SOURCE DOCUMENT:
-=-=-
HistoryResearch and Facts

Discovering Hürrem Sultan: It All Started with a Horse

Hurrem SultanRecently, I was co-authoring a medieval tale, The Black Knight’s Reward, with Marliss Melton. She’d named the hero’s horse, Suleyman, and I wasn’t sure that our knight would use that name in 1155 A.D. I started researching its origins and learned about Suleiman and his wife, Roxelana.

She is a fascinating creature from mid-16th century Turkey, then the Ottoman Empire. She was a woman who knew how to get her man and to keep him. She went from being a captured slave, forced into the sultan’s harem, to his favorite consort, also known as haseki. But that wasn’t enough for her. She went from haseki to Hürrem Sultan, a title demonstrating her powerful position as the sultan’s wife.

How did she do this? She converted to Suleiman’s faith and used the tenets of that faith to ensure he would not have sex with her outside of marriage, and then she withheld sex. Three days later, he asked her to marry him. And he must have loved her beyond all measure to break a 200-year-old custom of the Ottoman imperial house: Sultans do not marry their concubines. But he did.

Intelligent and influential, she became the sultan’s partner, not only in his bed and his household, but in ruling and political affairs. As his chief advisor, she earned a salary and became one of, if not the most powerful women in Ottoman history. Eventually, she became mother to six children, all of whom who lived became rulers in their own right. Additionally, she enjoyed her role as a philanthropist, sponsoring schools and mosques, a women’s hospital, and even public fountains.
-=-=-
RECORD EXCERPTS:
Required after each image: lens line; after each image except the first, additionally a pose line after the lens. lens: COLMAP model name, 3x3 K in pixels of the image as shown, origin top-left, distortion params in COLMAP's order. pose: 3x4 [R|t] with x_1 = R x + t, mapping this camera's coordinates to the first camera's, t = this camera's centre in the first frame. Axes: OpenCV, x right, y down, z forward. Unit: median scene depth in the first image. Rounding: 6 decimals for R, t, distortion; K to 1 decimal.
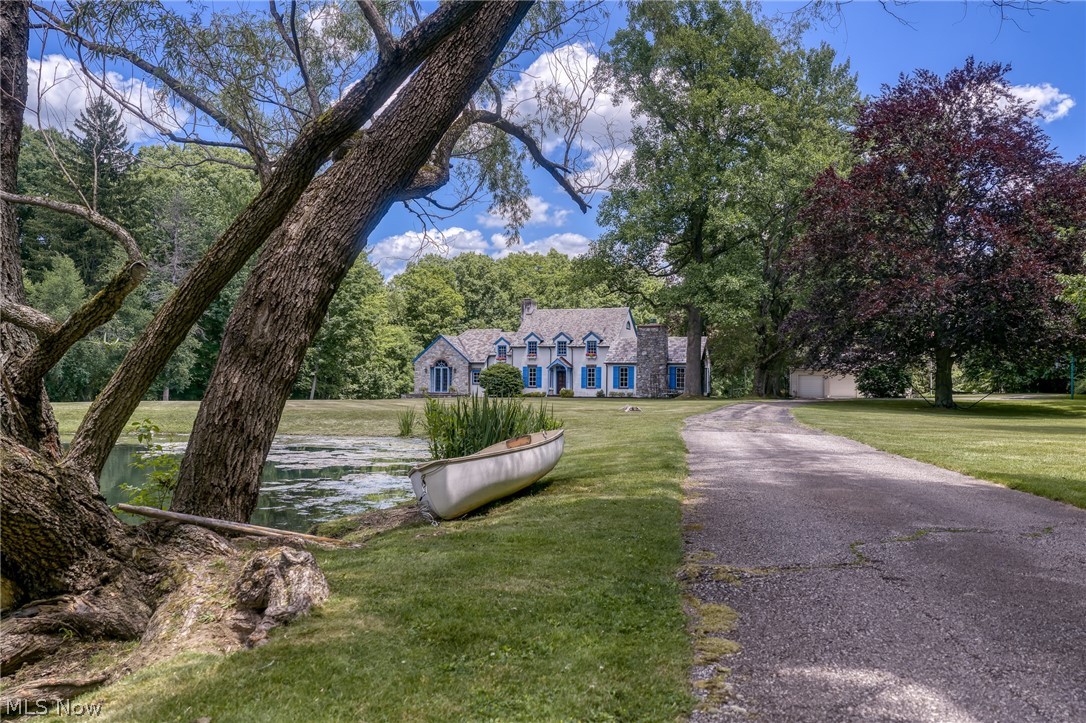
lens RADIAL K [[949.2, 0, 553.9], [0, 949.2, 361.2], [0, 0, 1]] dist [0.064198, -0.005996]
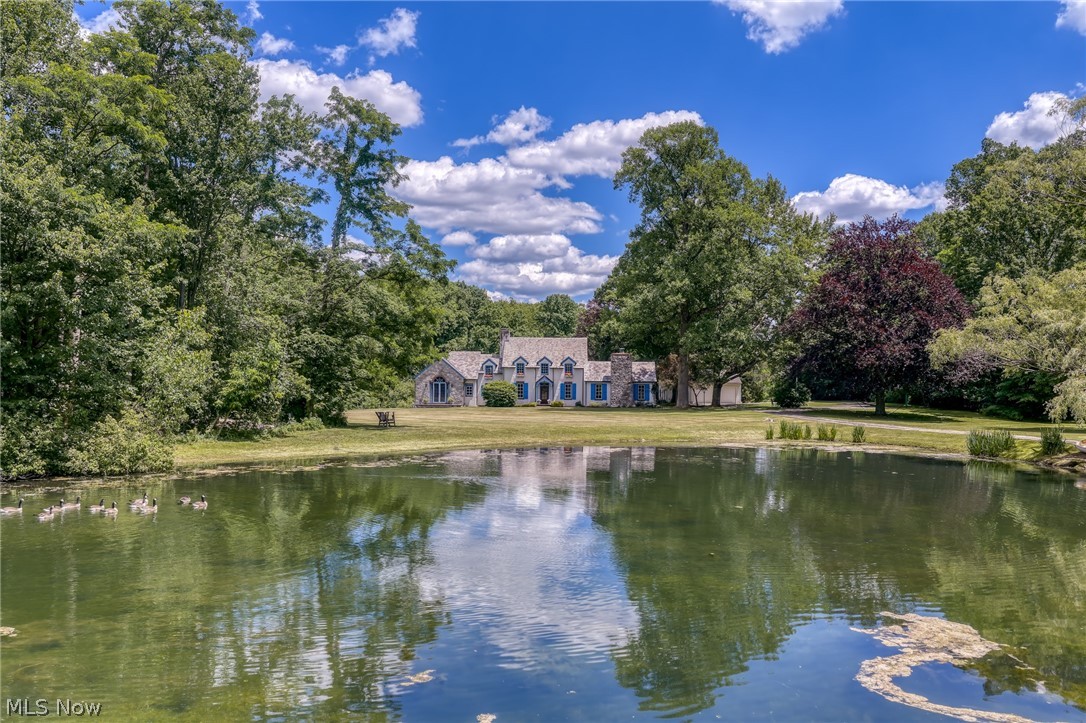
-=-=-
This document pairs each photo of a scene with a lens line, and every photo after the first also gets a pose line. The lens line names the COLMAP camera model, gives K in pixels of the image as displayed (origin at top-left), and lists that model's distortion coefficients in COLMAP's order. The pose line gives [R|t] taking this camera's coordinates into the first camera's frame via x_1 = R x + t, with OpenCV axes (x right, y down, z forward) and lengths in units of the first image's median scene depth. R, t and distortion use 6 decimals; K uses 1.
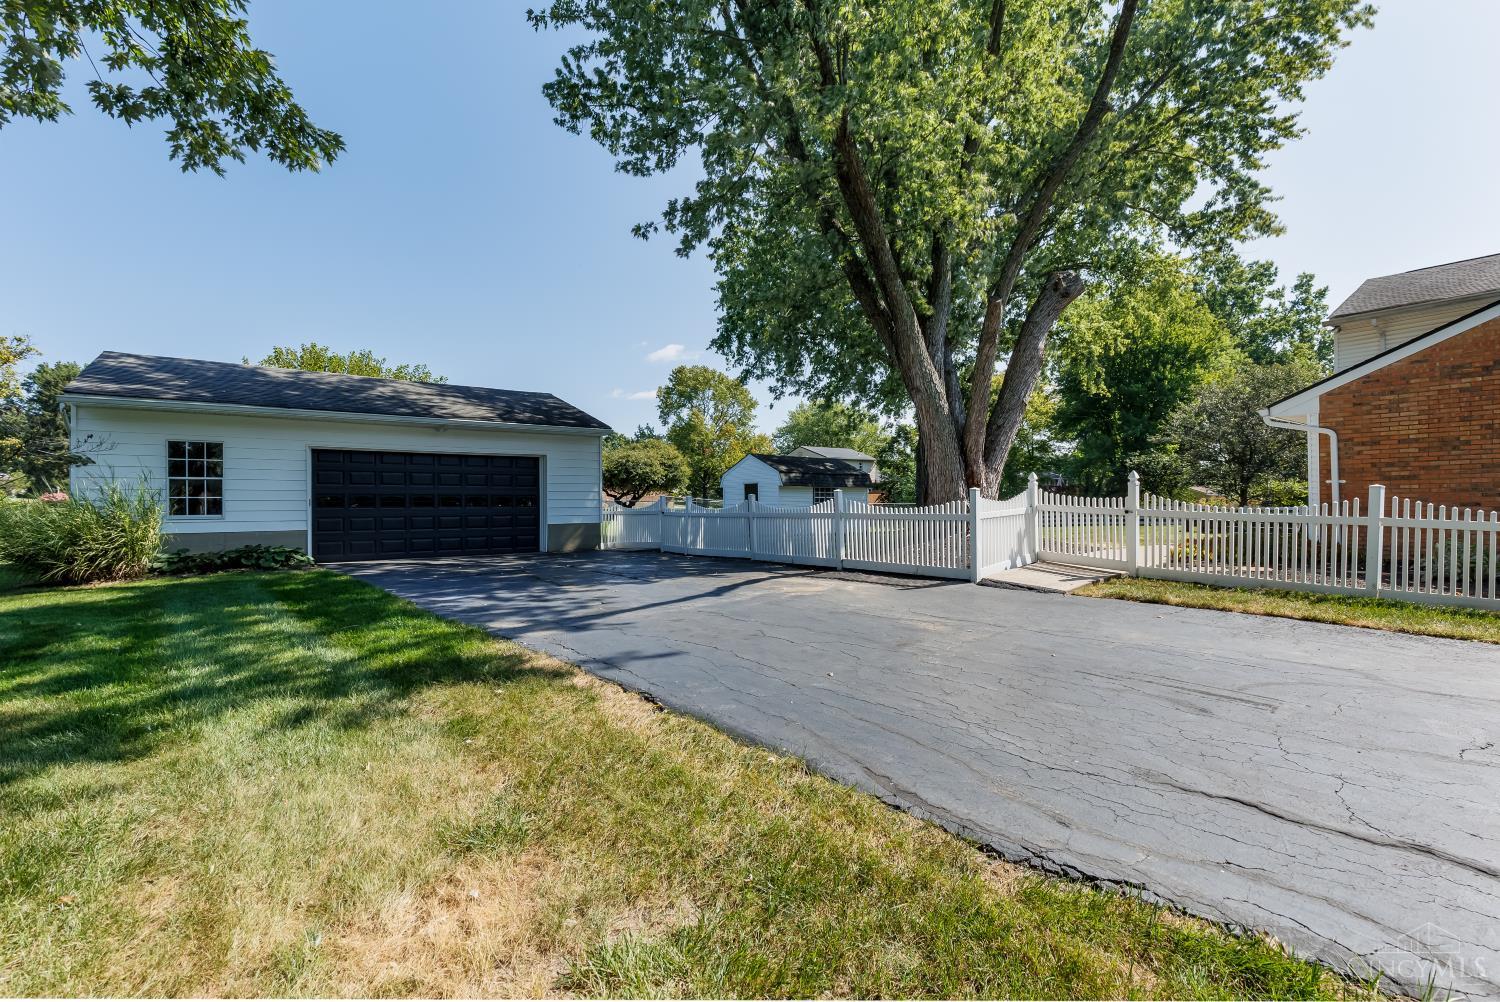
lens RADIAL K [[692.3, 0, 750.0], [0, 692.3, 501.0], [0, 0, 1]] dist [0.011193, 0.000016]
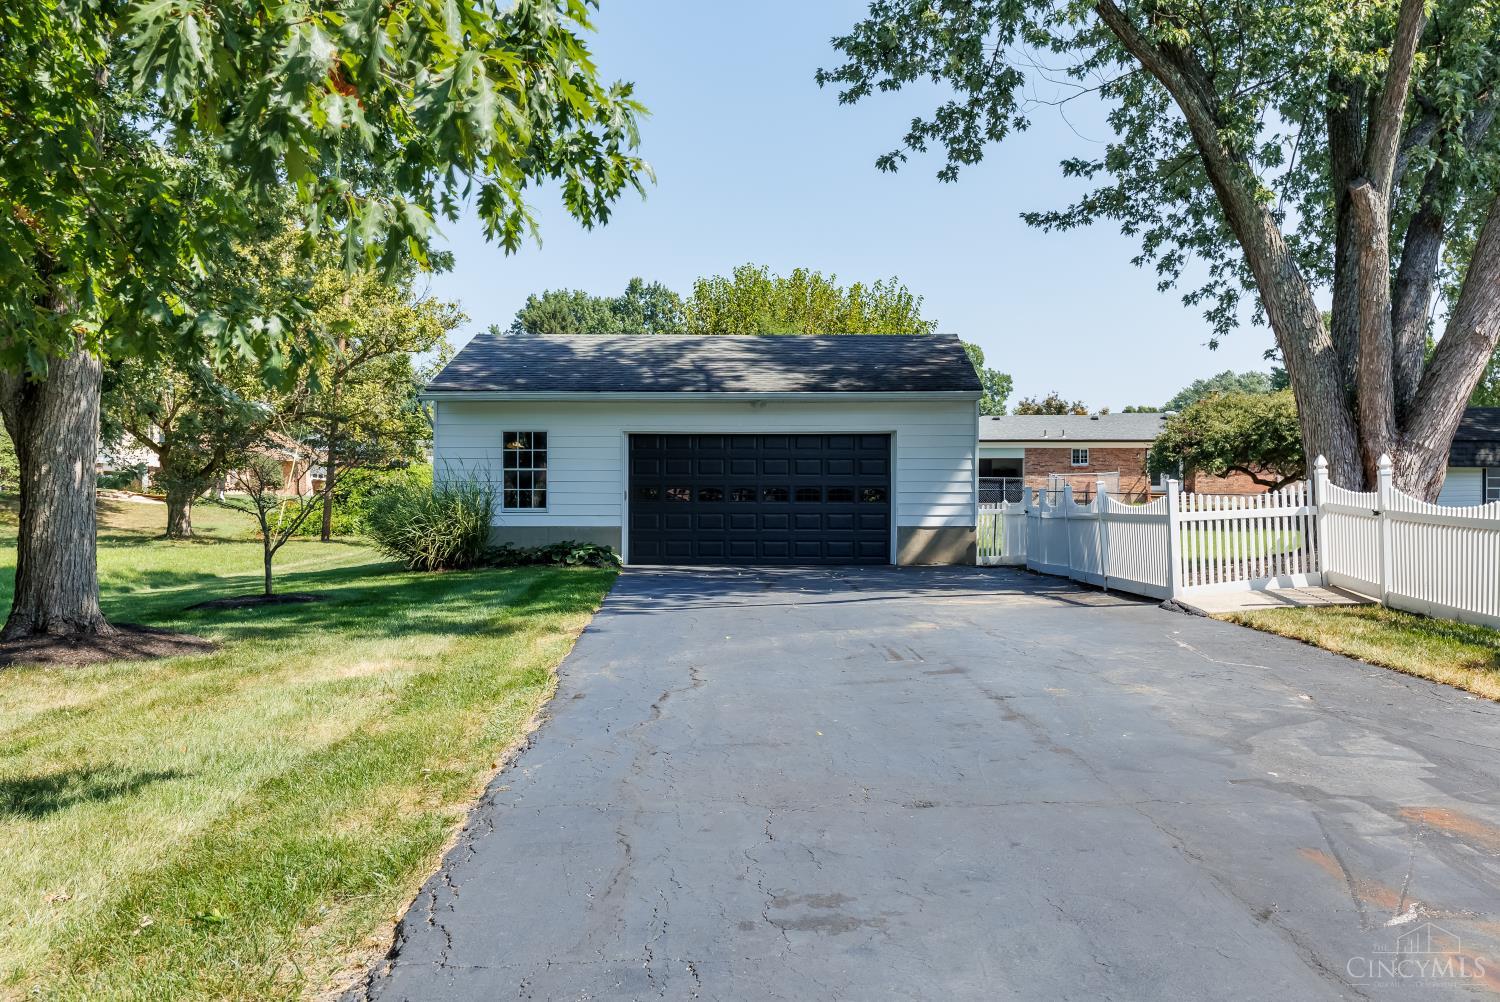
-=-=-
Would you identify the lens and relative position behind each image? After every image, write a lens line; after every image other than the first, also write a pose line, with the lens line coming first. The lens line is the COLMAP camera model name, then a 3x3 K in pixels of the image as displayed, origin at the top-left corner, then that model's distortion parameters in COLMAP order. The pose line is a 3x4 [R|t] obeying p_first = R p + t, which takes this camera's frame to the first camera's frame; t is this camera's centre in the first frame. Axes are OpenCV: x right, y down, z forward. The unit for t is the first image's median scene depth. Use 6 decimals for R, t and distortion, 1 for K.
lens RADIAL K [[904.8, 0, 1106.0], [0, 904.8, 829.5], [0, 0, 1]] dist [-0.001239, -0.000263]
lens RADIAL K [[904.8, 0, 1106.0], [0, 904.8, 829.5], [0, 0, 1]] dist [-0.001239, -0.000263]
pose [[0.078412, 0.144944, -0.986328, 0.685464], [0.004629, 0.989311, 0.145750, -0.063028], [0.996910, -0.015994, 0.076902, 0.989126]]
-=-=-
TASK 1:
Answer these questions using the article on Hürrem Sultan:
(a) What name was given to the hero's horse in The Black Knight's Reward?
(b) How many days after she withheld sex did Suleiman ask her to marry him?
(c) How old was the Ottoman imperial custom that Suleiman broke by marrying her?
TASK 2: Please extract the passage of the article on Hürrem Sultan, starting with "Discovering Hürrem Sultan: It" and going on through "the sultan’s wife.".
TASK 3: Write what comes next in the article on Hürrem Sultan, picking up after its last sentence.
The records have no connection to the article on Hürrem Sultan.

ANSWER 1:
(a) Suleyman
(b) Three days
(c) 200 years old

ANSWER 2:
Discovering Hürrem Sultan: It All Started with a Horse

Hurrem SultanRecently, I was co-authoring a medieval tale, The Black Knight’s Reward, with Marliss Melton. She’d named the hero’s horse, Suleyman, and I wasn’t sure that our knight would use that name in 1155 A.D. I started researching its origins and learned about Suleiman and his wife, Roxelana.

She is a fascinating creature from mid-16th century Turkey, then the Ottoman Empire. She was a woman who knew how to get her man and to keep him. She went from being a captured slave, forced into the sultan’s harem, to his favorite consort, also known as haseki. But that wasn’t enough for her. She went from haseki to Hürrem Sultan, a title demonstrating her powerful position as the sultan’s wife.

ANSWER 3:
I think she’ll make an excellent character in one of my next novels–a woman who used her brains even more than her beauty to create her own future.

Under his pen name, Muhibbi, her adoring husband, Sultan Suleiman, composed this poem for his wife:

“Throne of my lonely niche, my wealth, my love, my moonlight.
My most sincere friend, my confidant, my very existence, my Sultan, my one and only love.
The most beautiful among the beautiful…
My springtime, my merry faced love, my daytime, my sweetheart, laughing leaf…
My plants, my sweet, my rose, the one only who does not distress me in this world…
My Istanbul, my Caraman, the earth of my Anatolia
My Badakhshan, my Baghdad and Khorasan
My woman of the beautiful hair, my love of the slanted brow, my love of eyes full of mischief…
I’ll sing your praises always
I, lover of the tormented heart, Muhibbi of the eyes full of tears, I am happy.”